The smart review


Over the past six weeks, I have reviewed three journal articles, written one book review, and served as the official commentator on a PhD half-time seminar. I take preparing reviews very seriously. This takes time, but I feel rewarded doing it knowing that I am helping others and helping to shape the field. I consistently get positive feedback about the usefulness and thoughtfulness of my comments.

Reviewing other scholars’ work is an integral part of being in academia. For the most part, this is unrecognized work. Published book reviews end up with the reviewer’s name on it, but many people don’t ‘count’ them as publications. Discussions about how to make journal reviewing more noticed, and presumably rewarded, have been around for a long time—the latest iteration is the proposal of an R-index to capture scholars review production. I think a new metric is way over the top. We don’t need more metrics.

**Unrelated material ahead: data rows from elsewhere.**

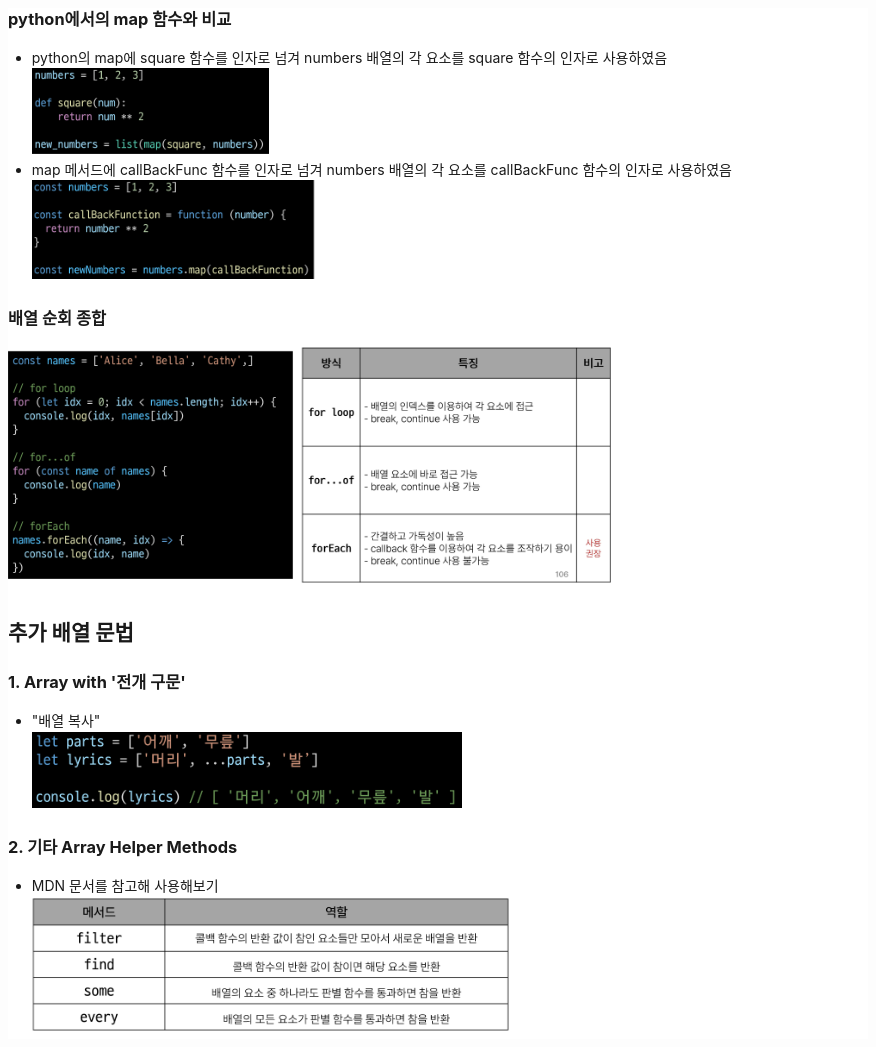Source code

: ### python에서의 map 함수와 비교
  - python의 map에 square 함수를 인자로 넘겨 numbers 배열의 각 요소를 square 함수의 인자로 사용하였음<br>
  ![Alt text](images/image-59.png)
  - map 메서드에 callBackFunc 함수를 인자로 넘겨 numbers 배열의 각 요소를 callBackFunc 함수의 인자로 사용하였음<br>
  ![Alt text](images/image-60.png)

### 배열 순회 종합
![Alt text](images/image-61.png)

## 추가 배열 문법

### 1. Array with '전개 구문'
  - "배열 복사"<br>
  ![Alt text](images/image-62.png)

### 2. 기타 Array Helper Methods
  - MDN 문서를 참고해 사용해보기<br>
  ![Alt text](images/image-63.png)
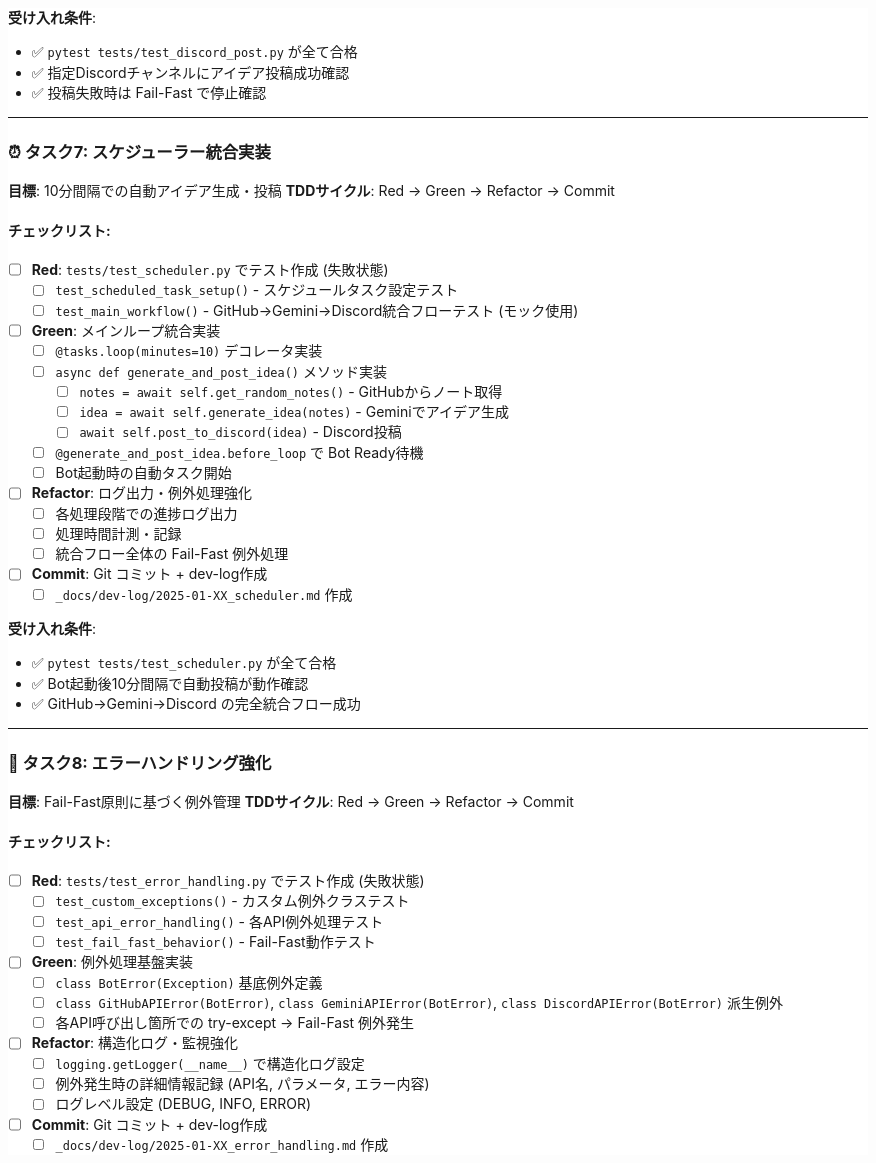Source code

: **受け入れ条件**:
- ✅ `pytest tests/test_discord_post.py` が全て合格  
- ✅ 指定Discordチャンネルにアイデア投稿成功確認
- ✅ 投稿失敗時は Fail-Fast で停止確認

---

### ⏰ タスク7: スケジューラー統合実装
**目標**: 10分間隔での自動アイデア生成・投稿
**TDDサイクル**: Red → Green → Refactor → Commit

#### チェックリスト:
- [ ] **Red**: `tests/test_scheduler.py` でテスト作成 (失敗状態)
  - [ ] `test_scheduled_task_setup()` - スケジュールタスク設定テスト
  - [ ] `test_main_workflow()` - GitHub→Gemini→Discord統合フローテスト (モック使用)
- [ ] **Green**: メインループ統合実装
  - [ ] `@tasks.loop(minutes=10)` デコレータ実装
  - [ ] `async def generate_and_post_idea()` メソッド実装
    - [ ] `notes = await self.get_random_notes()` - GitHubからノート取得
    - [ ] `idea = await self.generate_idea(notes)` - Geminiでアイデア生成  
    - [ ] `await self.post_to_discord(idea)` - Discord投稿
  - [ ] `@generate_and_post_idea.before_loop` で Bot Ready待機
  - [ ] Bot起動時の自動タスク開始
- [ ] **Refactor**: ログ出力・例外処理強化
  - [ ] 各処理段階での進捗ログ出力
  - [ ] 処理時間計測・記録
  - [ ] 統合フロー全体の Fail-Fast 例外処理
- [ ] **Commit**: Git コミット + dev-log作成  
  - [ ] `_docs/dev-log/2025-01-XX_scheduler.md` 作成

**受け入れ条件**:
- ✅ `pytest tests/test_scheduler.py` が全て合格
- ✅ Bot起動後10分間隔で自動投稿が動作確認
- ✅ GitHub→Gemini→Discord の完全統合フロー成功

---

### 🚨 タスク8: エラーハンドリング強化
**目標**: Fail-Fast原則に基づく例外管理
**TDDサイクル**: Red → Green → Refactor → Commit

#### チェックリスト:
- [ ] **Red**: `tests/test_error_handling.py` でテスト作成 (失敗状態)
  - [ ] `test_custom_exceptions()` - カスタム例外クラステスト
  - [ ] `test_api_error_handling()` - 各API例外処理テスト  
  - [ ] `test_fail_fast_behavior()` - Fail-Fast動作テスト
- [ ] **Green**: 例外処理基盤実装
  - [ ] `class BotError(Exception)` 基底例外定義
  - [ ] `class GitHubAPIError(BotError)`, `class GeminiAPIError(BotError)`, `class DiscordAPIError(BotError)` 派生例外
  - [ ] 各API呼び出し箇所での try-except → Fail-Fast 例外発生  
- [ ] **Refactor**: 構造化ログ・監視強化
  - [ ] `logging.getLogger(__name__)` で構造化ログ設定
  - [ ] 例外発生時の詳細情報記録 (API名, パラメータ, エラー内容)
  - [ ] ログレベル設定 (DEBUG, INFO, ERROR)
- [ ] **Commit**: Git コミット + dev-log作成
  - [ ] `_docs/dev-log/2025-01-XX_error_handling.md` 作成
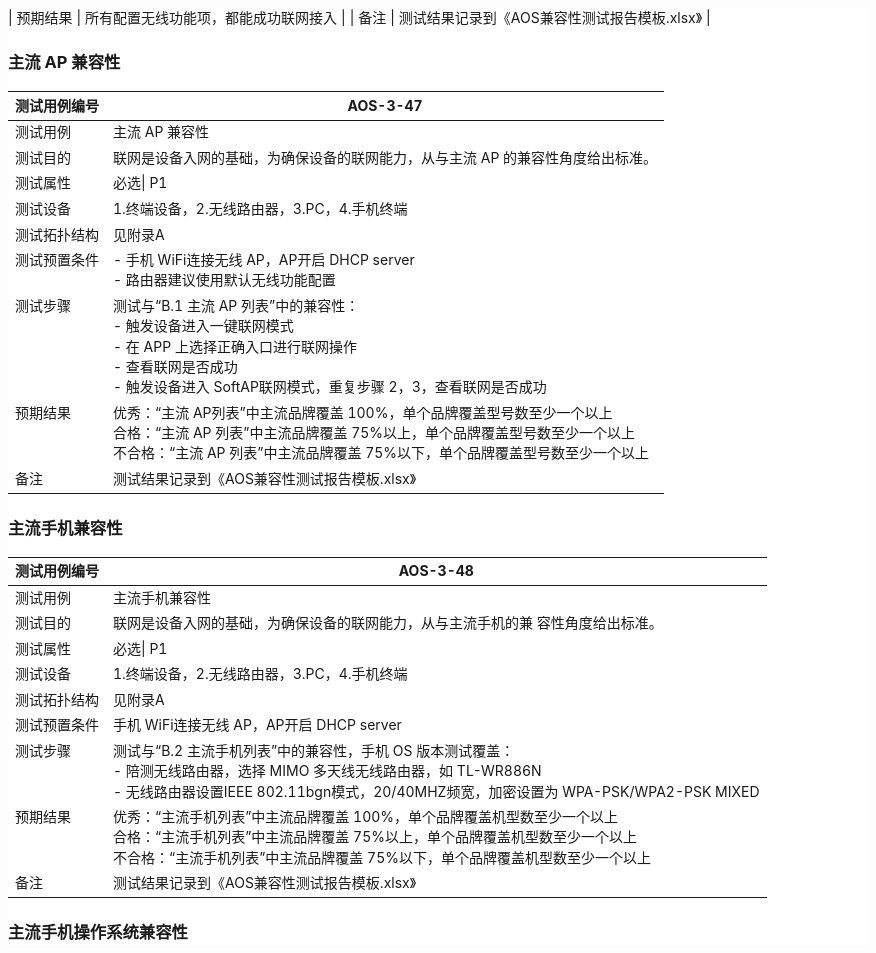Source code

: | 预期结果     | 所有配置无线功能项，都能成功联网接入                                                                                                                                                                                                                                                                                                                                                                                                           |
| 备注         | 测试结果记录到《AOS兼容性测试报告模板.xlsx》                                                                                                                                                                                                                                                                                                                                                                                                   |

### 主流 AP 兼容性

| 测试用例编号 | AOS-3-47                                                                                                                                                                                                                               |
|--------------|----------------------------------------------------------------------------------------------------------------------------------------------------------------------------------------------------------------------------------------|
| 测试用例     | 主流 AP 兼容性                                                                                                                                                                                                                         |
| 测试目的     | 联网是设备入网的基础，为确保设备的联网能力，从与主流 AP 的兼容性角度给出标准。                                                                                                                                                         |
| 测试属性     | 必选\| P1                                                                                                                                                                                                                              |
| 测试设备     | 1.终端设备，2.无线路由器，3.PC，4.手机终端                                                                                                                                                                                             |
| 测试拓扑结构 | 见附录A                                                                                                                                                                                                                                |
| 测试预置条件 | \- 手机 WiFi连接无线 AP，AP开启 DHCP server <br>- 路由器建议使用默认无线功能配置                                                                                                                                                         |
| 测试步骤     | 测试与“B.1 主流 AP 列表”中的兼容性： <br>- 触发设备进入一键联网模式 <br>- 在 APP 上选择正确入口进行联网操作 <br>- 查看联网是否成功 <br>- 触发设备进入 SoftAP联网模式，重复步骤 2，3，查看联网是否成功                                          |
| 预期结果     | 优秀：“主流 AP列表”中主流品牌覆盖 100%，单个品牌覆盖型号数至少一个以上 <br> 合格：“主流 AP 列表”中主流品牌覆盖 75%以上，单个品牌覆盖型号数至少一个以上 <br> 不合格：“主流 AP 列表”中主流品牌覆盖 75%以下，单个品牌覆盖型号数至少一个以上 |
| 备注         | 测试结果记录到《AOS兼容性测试报告模板.xlsx》                                                                                                                                                                                           |

### 主流手机兼容性

| 测试用例编号 | AOS-3-48                                                                                                                                                                                                                                |
|--------------|-----------------------------------------------------------------------------------------------------------------------------------------------------------------------------------------------------------------------------------------|
| 测试用例     | 主流手机兼容性                                                                                                                                                                                                                          |
| 测试目的     | 联网是设备入网的基础，为确保设备的联网能力，从与主流手机的兼 容性角度给出标准。                                                                                                                                                         |
| 测试属性     | 必选\| P1                                                                                                                                                                                                                               |
| 测试设备     | 1.终端设备，2.无线路由器，3.PC，4.手机终端                                                                                                                                                                                              |
| 测试拓扑结构 | 见附录A                                                                                                                                                                                                                                 |
| 测试预置条件 | 手机 WiFi连接无线 AP，AP开启 DHCP server                                                                                                                                                                                                |
| 测试步骤     | 测试与“B.2 主流手机列表”中的兼容性，手机 OS 版本测试覆盖： <br>- 陪测无线路由器，选择 MIMO 多天线无线路由器，如 TL-WR886N <br>- 无线路由器设置IEEE 802.11bgn模式，20/40MHZ频宽，加密设置为 WPA-PSK/WPA2-PSK MIXED                           |
| 预期结果     | 优秀：“主流手机列表”中主流品牌覆盖 100%，单个品牌覆盖机型数至少一个以上 <br> 合格：“主流手机列表”中主流品牌覆盖 75%以上，单个品牌覆盖机型数至少一个以上 <br> 不合格：“主流手机列表”中主流品牌覆盖 75%以下，单个品牌覆盖机型数至少一个以上 |
| 备注         | 测试结果记录到《AOS兼容性测试报告模板.xlsx》                                                                                                                                                                                            |

### 主流手机操作系统兼容性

What we do need is more emphasis on teaching our students and faculty how to write reviews.

For this post, I want to focus on the review of ‘in-progress’ work, whether that is a draft dissertation chapter, an article submitted for evaluation at a journal, or a draft grant application text. At this stage, the writer has the opportunity to reshape work fairly significantly, although she still can’t make an entirely different project out of it. That makes the reviewer’s work vital.

I am thinking about this because lately I’ve been on the receiving end of reviews that are simply not helpful. I’m not talking about mean-spirited or dismissive reviews—those are a genre all to their own and should never be written. I’m talking about reviews in which the person wants to be helpful but quite honestly doesn’t know how. The reason they don’t know how is that no one has ever bothered to teach them how to provide constructive feedback. They end up providing unclear, unorganized, generic comments instead of something really useful.

In the goal-setting literature, most writers advocate the use of SMART goals, where SMART typically stands for specific, measurable, achievable, relevant, and time-based. What I propose is that we write reviews with SMART comments:

Specific – identify specific ideas/phrases/sentences that need to be clarified, expanded, condensed, etc.

Meaningful – identify how each change will strengthen the piece of writing; changes should be motivated so that the writer knows why they are being suggested

Achievable – identify the scope of the required change and don’t recommend something that is clearly not doable within the word limits, time frame, etc.

Relevant – give comments that help the text reach its audience

Tangible – give suggested rephrasing, reordering, new sentences, etc. so the writer has an example in writing of how to make the suggested change

Skills like how to write a well-written review of a journal article are critical to being a good academic. It’s time we start treating them as part of our craft.